リーダーシップはスキル、いかに身につけるか

 私がラグビー日本代表に関わった約4年間、チーム、個人それぞれに対してメンタルトレーニングのコンサルテーションを行いました。まずは、チームに対するアプローチについて紹介します。

 スポーツ心理学において、うまくチームを構築するための要素はいくつかありますが、中でも重要なものの1つが「リーダーシップ」です。私が日本代表に参加したとき「リーダーシップのスキルを持ち合わせている選手はいない」ということを感じました。しかし、リーダーシップは持って生まれた資質ではなくスキルですから、選手たちは私たちのような専門家が伝えた情報から学び、吸収して身につけていくことができます。そのために、様々なアプローチで取り組みました。
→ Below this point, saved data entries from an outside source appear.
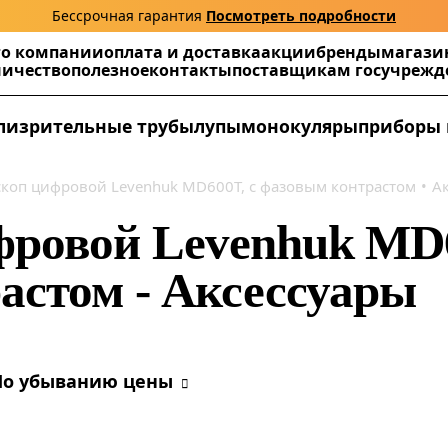
Бессрочная гарантия
Посмотреть подробности
г
о компании
оплата и доставка
акции
бренды
магази
ничество
полезное
контакты
поставщикам госучреж
ли
зрительные трубы
лупы
монокуляры
приборы 
коп цифровой Levenhuk MD600T, с фазовым контрастом
А
ровой Levenhuk MD6
астом - Аксессуары
По убыванию цены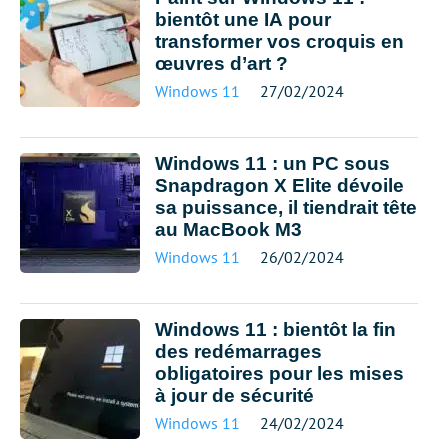
bientôt une IA pour
transformer vos croquis en
œuvres d’art ?
Windows 11
27/02/2024
Windows 11 : un PC sous
Snapdragon X Elite dévoile
sa puissance, il tiendrait tête
au MacBook M3
Windows 11
26/02/2024
Windows 11 : bientôt la fin
des redémarrages
obligatoires pour les mises
à jour de sécurité
Windows 11
24/02/2024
 エディーさんと一緒に、リーダーシップを身につけてもらいたい選手を6〜8人ほど選び、リーダーズグループを形成しました。スポーツ心理学では「チームの3割ほどの人間がリーダーシップのスキルを身につけていると良い」とされていますから、毎回の合宿でそうした選手たちと、グループ内でミーティングを重ね、彼らが他の選手たちに対して良い影響を及ぼすことができるように、いろいろな情報を伝え、学んでいってもらいました。

日本代表を変えた“トランスフォーメーショナル・リーダーシップ”

 現在、スポーツ心理学で最も注目されているリーダーシップは「トランスフォーメーショナル・リーダーシップ(変革型リーダーシップ)」というもので、日本代表の選手たちにもこのリーダーシップを身につけてもらえるよう、働き掛けました。

※トランスフォーメーショナル・リーダーシップとは、チームの他のメンバーが私利・私欲を超えて、チームのために能力を最大に発揮できるように、リーダーが情動的に訴えかけて鼓舞させることでチームに変革をもたらすタイプのリーダーシップのこと。スポーツの分野だけではなく、ビジネスの現場でも注目を集めている。

 トランスフォーメーショナル・リーダーシップに必要な要素は4つあります。それは「理想的な影響力」「モチベーションを鼓舞する」「思考力への刺激」「個々への配慮」というものです。すべての要素をもちあわせるリーダーが理想です。しかしながら、選手それぞれが得意とする要素がありましたので、その要素を伸ばしていくことができるように働きかけをしました。それぞれについて説明します。

 「理想的な影響力」というのは、W杯で日本代表のキャプテンを務めたリーチ・マイケル選手(東芝ブレイブルーパス)が得意なリーダーシップでした。常にハードワークして理想的な行動をとり続ける、チームが信用、信頼できるような行動をとる、いわゆる「背中で引っ張る」プレーを見せるというものです。

 象徴的だったのが、南アフリカ戦の逆転トライにつながるシーンでした。あの場面、リーチ選手は3度もボールを持ち、フィールドを駈け回りました。「足もつっていたし、体も思うようには動かず、本当にしんどかった。でも、あそこで僕がボールを持って前に進んでいかないとチームは勝てないと思った」と本人は語っていましたが、このように、プレーで周囲に影響を与えるリーダーシップのスキルのことを言います。また、プレーだけではなく、道徳や倫理を守ることなど、リーダーにふさわしい振る舞いも含まれます。

 「モチベーションを鼓舞する」は、日々の具体的な目標をチームに伝えたり、そのために必要な方法を提案していったりすることで、チームを目指すべきところへ連れていく、というリーダーシップの要素です。ある程度楽観性を持っていた方がいいですし、うまくいかないときには取り組みの方向性を提案しながら、チームを鼓舞し、チームに明確な目標を伝えるというスキルが必要になります。

 日本人は反省をしがちで、スポーツでも1日の練習を振り返るときに自分の悪かったプレーなど何がダメだったかを考えてしまう傾向があります。でも、スポーツで失敗したプレーや良くなかったプレーをイメージすることはあまりプラスにはなりません。何より、日本代表はたった4年間で世界と戦えるチームにならなければならなかったので、反省をするよりも、日々できたことを確認し、次にすべきことは何かを考えることに時間を割くようにしました。